And now this is the first day of another year in Aberdeen. Happy New Year everyone.
At the sounding of the midnight bells and the ringing-in of the new year with a toast to loved ones, down in time every year from when I was a young boy in Aberdeen, one of the things I first remember about Hogmanay in this town was my dad taking me out into the back garden and us listening together to the boats in the harbour sounding their horns. For fifteen minutes or half an hour they blared their airhorn hoots in paradoxically mournful salutation of the celebration. The droning tone of these horns blown for joy fitted the duality of the Hogmanay festival, which marks the funeral of one year and the birth of a new one. All the streets in the double-estuary-amphitheatre of our maritime town resonated to the different tones, and the people of the town listened in wonder - cocking an ear to this freighter and that anchor-tug, this supply-ship and that tanker. Which tone went with which sort of ship? Which was louder, and which shriller?

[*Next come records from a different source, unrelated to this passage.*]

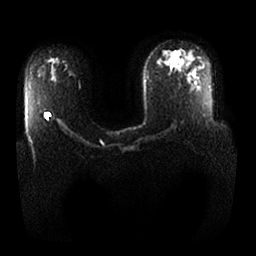
Breast MRI, one axial slice. Slice 13 of 25 in the series (ordered by position). Diffusion-weighted series; image 2 of 4 stored at this slice position (different b-values; order by instance number). 1.5 T. 256 × 256 image matrix, field of view 380 × 380 mm. Female patient.
Structures marked on this image (manually delineated by an expert):
- tumour on diffusion-weighted imaging: bounding box <45,112,51,121> (left, top, right, bottom; pixels)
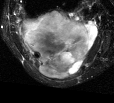
MRI of an extremity soft-tissue mass, one axial slice; slice 23 of 44 in the series (ordered by position); T2-weighted fat-saturated; MR volume resampled by the dataset authors to the PET/CT grid (not the native acquisition matrix); 3.27 mm slice thickness; 114 × 103 image matrix. Female patient. From the clinical record (not read from this slice): histological type: liposarcoma; site of the primary tumour: right thigh.
Structures marked on this image (expert contour drawn on MRI and transferred to this co-registered scan by the dataset authors):
- gross tumour volume (mass): box from (x=20, y=10) to (x=101, y=79) px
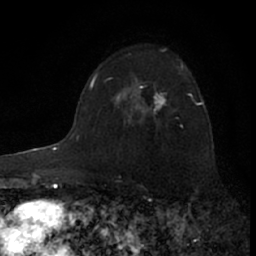
Breast MRI (dynamic contrast-enhanced), one axial slice; slice 46 of 66 in the series (ordered by position); cropped to one breast; dynamic contrast-enhanced series, time point 2 of 7 at this slice position (early post-contrast); 1.5 T; TE 3.1 ms, TR 6.3 ms; 256 × 256 image matrix, field of view 140 × 140 mm. Female patient.
Structures marked on this image (semi-automatic segmentation, software-assisted and operator-edited):
- enhancing-tissue mask used for the functional tumour volume (all voxels passing the contrast-enhancement thresholds inside the analysis volume; usually the tumour): box from (x=117, y=82) to (x=165, y=113) px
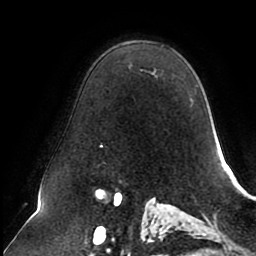
Breast MRI (dynamic contrast-enhanced), one axial slice. Slice 61 of 80 in the series (ordered by position). Cropped to one breast. Dynamic contrast-enhanced series, time point 2 of 8 at this slice position (early post-contrast). 1.5 T. TE 2.5 ms, TR 5.1 ms. 256 × 256 image matrix, field of view 200 × 200 mm. Female patient.
Annotated regions visible in this slice (semi-automatic segmentation, software-assisted and operator-edited):
- enhancing-tissue mask used for the functional tumour volume (all voxels passing the contrast-enhancement thresholds inside the analysis volume; usually the tumour): bounding box [x1, y1, x2, y2] px = [101, 144, 103, 148]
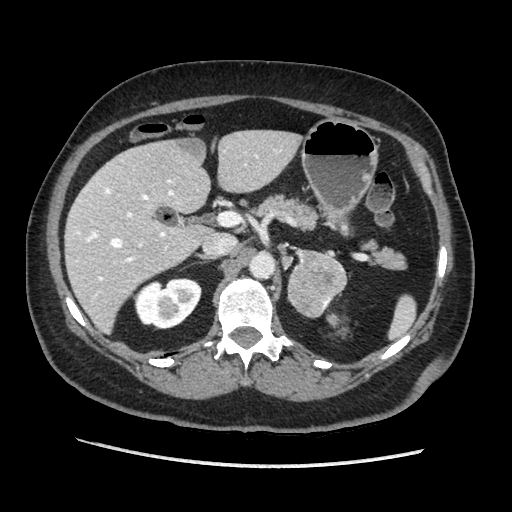
Contrast-enhanced abdominal CT, one axial slice. Position 119 of 203 along the scan axis. Soft-tissue window (W 400 / L 40 HU). 1.25 mm slice thickness. 512 × 512 image matrix, field of view 360 × 360 mm. Female patient. Case-level facts recorded for this patient, not image findings: diagnosis: adrenocortical carcinoma; tumour side: left adrenal; tumour size at pathology: 6.5 cm; Ki-67 index: 22 %; stage (as recorded): 2.
Structures marked on this image (semi-automatically segmented with operator editing):
- mass: box from (x=288, y=251) to (x=347, y=318) px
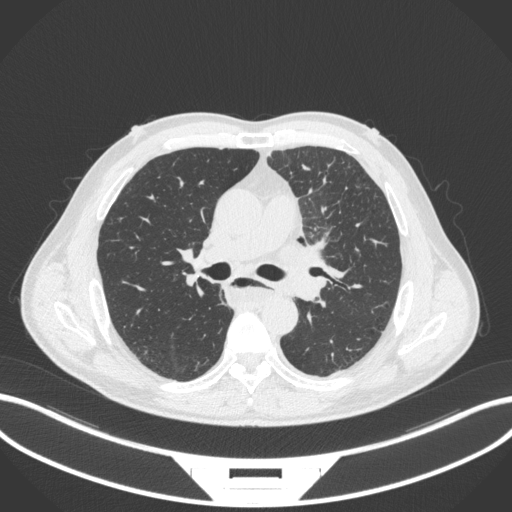
Chest CT, one axial slice; slice 229 of 411 in the series (ordered by position); lung window (W 1500 / L -600 HU); 1 mm slice thickness; 512 × 512 image matrix, field of view 400 × 400 mm. Patient: male, 57 years. Case-level facts recorded for this patient, not image findings: clinical TNM (as recorded): T2a N1 M0.
Annotated regions visible in this slice (bounding box drawn by a radiologist):
- lung tumour (recorded histology: squamous cell carcinoma): bounding box (x1, y1, x2, y2) in pixels: (272, 230, 331, 277)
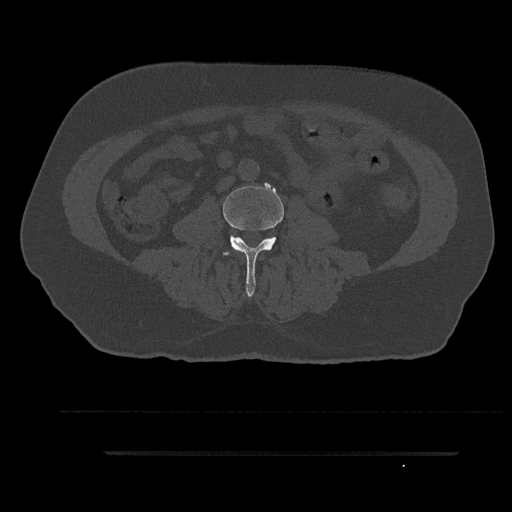
CT including the spine, one axial slice; slice 31 of 797 in the series (ordered by position); reconstruction kernel Br40s/3; 120 kVp; bone window (W 1800 / L 400 HU); 512 × 512 image matrix, field of view 432 × 432 mm. Male patient, age 63 years. From the clinical record (not read from this slice): primary cancer: renal.
Structures marked on this image (semi-automatic segmentation, software-assisted and operator-edited):
- L3 vertebra: box from (x=222, y=185) to (x=284, y=297) px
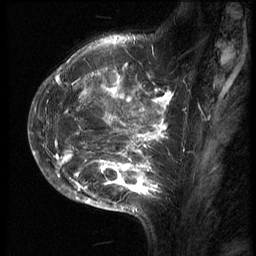
Breast MRI (dynamic contrast-enhanced), one sagittal slice. Position 23 of 70 along the scan axis. 3 images stored at this slice position (order not interpretable as contrast timing). 1.5 T. TE 4.2 ms, TR 9 ms. 2.5 mm slice thickness. 256 × 256 image matrix. Patient: female, 28 years. From the clinical record (not read from this slice): setting: breast cancer imaged before/during neoadjuvant chemotherapy.
Annotated regions visible in this slice (semi-automatic segmentation, software-assisted and operator-edited):
- analysis volume of interest (the breast-tissue region the enhancement analysis was run in; not a lesion): bounding box [x1, y1, x2, y2] px = [43, 42, 186, 215]
- tumour enhancement mask (voxels above the 140 % enhancement threshold inside the analysis volume of interest): [46, 54, 174, 210]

And every Hogmanay since, the ships' horns sounding out in the harbour at midnight at the turning of the year has been one of the things that has marked the season for me. An annual punctuation, something to expect, a tradition; personal and civic. And a few years ago, the tech embodied in the horns evolved - and the Hogmanay sound across town changed from being that saraband of pneumatically driven hoot to a more upbeat polka sequence of digitally-generated beeps and tones, not an unwelcome change. Rather than the mysterious mourn in slow-time darkness, the soundscape of our town on Hogmanay came to resemble more the climactic sequence of tone-communication depicted in Spielberg's Close Encounters of the Third Kind, fascinating and other-worldly; a sensory impression reinforced by the recent fashion to use firework displays to help mark the turning of the new year.

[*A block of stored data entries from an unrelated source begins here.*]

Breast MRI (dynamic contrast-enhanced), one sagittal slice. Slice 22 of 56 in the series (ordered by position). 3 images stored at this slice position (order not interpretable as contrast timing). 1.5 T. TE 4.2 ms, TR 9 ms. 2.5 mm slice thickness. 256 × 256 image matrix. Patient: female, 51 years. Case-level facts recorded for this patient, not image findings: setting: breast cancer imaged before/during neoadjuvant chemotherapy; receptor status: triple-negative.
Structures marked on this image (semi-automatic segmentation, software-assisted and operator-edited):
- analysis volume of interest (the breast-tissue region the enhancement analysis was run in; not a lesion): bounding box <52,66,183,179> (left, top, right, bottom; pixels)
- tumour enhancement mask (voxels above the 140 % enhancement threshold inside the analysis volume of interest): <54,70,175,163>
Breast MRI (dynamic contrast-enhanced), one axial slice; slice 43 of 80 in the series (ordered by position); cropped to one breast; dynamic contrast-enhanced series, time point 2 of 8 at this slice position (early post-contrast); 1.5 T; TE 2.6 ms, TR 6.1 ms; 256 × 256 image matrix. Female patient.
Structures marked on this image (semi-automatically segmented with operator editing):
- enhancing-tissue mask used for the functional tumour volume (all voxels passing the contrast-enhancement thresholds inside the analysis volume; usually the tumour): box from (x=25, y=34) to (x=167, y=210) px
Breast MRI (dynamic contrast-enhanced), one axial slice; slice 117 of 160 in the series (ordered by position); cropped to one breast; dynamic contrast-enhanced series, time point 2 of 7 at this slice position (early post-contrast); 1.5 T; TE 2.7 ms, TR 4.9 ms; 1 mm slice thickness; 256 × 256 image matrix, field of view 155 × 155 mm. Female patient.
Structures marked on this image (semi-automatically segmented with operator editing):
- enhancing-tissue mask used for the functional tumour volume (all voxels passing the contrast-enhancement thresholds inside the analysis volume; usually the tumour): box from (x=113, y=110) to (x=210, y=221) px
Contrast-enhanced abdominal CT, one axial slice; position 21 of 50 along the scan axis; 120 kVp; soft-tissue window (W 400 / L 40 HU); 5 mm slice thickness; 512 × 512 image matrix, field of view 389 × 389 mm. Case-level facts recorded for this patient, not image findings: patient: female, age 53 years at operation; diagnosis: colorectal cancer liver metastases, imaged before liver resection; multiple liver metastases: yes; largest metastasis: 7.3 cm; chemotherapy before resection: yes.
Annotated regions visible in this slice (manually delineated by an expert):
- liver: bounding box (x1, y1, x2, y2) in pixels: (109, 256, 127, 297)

But suddenly, oddly, this year, no boats in the harbour or ships in the bay horned their toots or beebed their blare for Hogmanay. No sound came from the basin to accompany our celebrations as 2011 turned into 2012. The harbinger of this new year was silent - foreshadowing shame? Boding infamy? Presaging an ill-starred fate? We don't know why this traditional aspect of Hogmanay was absent from our town this year. Maybe there's a good reason, maybe just a trivial one. Maybe it's trivial of us to complain. But one thing is for sure, it's another one of the little erosions which bit by bit leave us with fewer and fewer reasons for remaining here. It signifies one of the many many Zeno corrosions which little by little threaten to burn away this town's soul. What other little denudations have passed us all unnoticed?
3 comments:
Yes, the ships were missed at midnight this year. There were two or three plaintive horns sounding from the town side of the harbour but only for a couple of minutes - nothing like the usual cacophony which could extend for almost an hour. Why did this happen? I'm not sure, but the days of holding the phone out the window so relatives in foreign parts could partake in the annual ritual appear to have long gone!
I was, until now, completely unaware of this feature of Hogmanay/New Year in Aberdeen, being as I have never spent that part of the year in Aberdeen - I have always been either a few miles down the coast, partaking of (or, in the case of this year, participating in) a traditional fire-swinging ceremony, or else further afield.
I'm so glad I found your blog. Recently moved to Aberdeen and I am very interested to know more about the town. Keep writing please.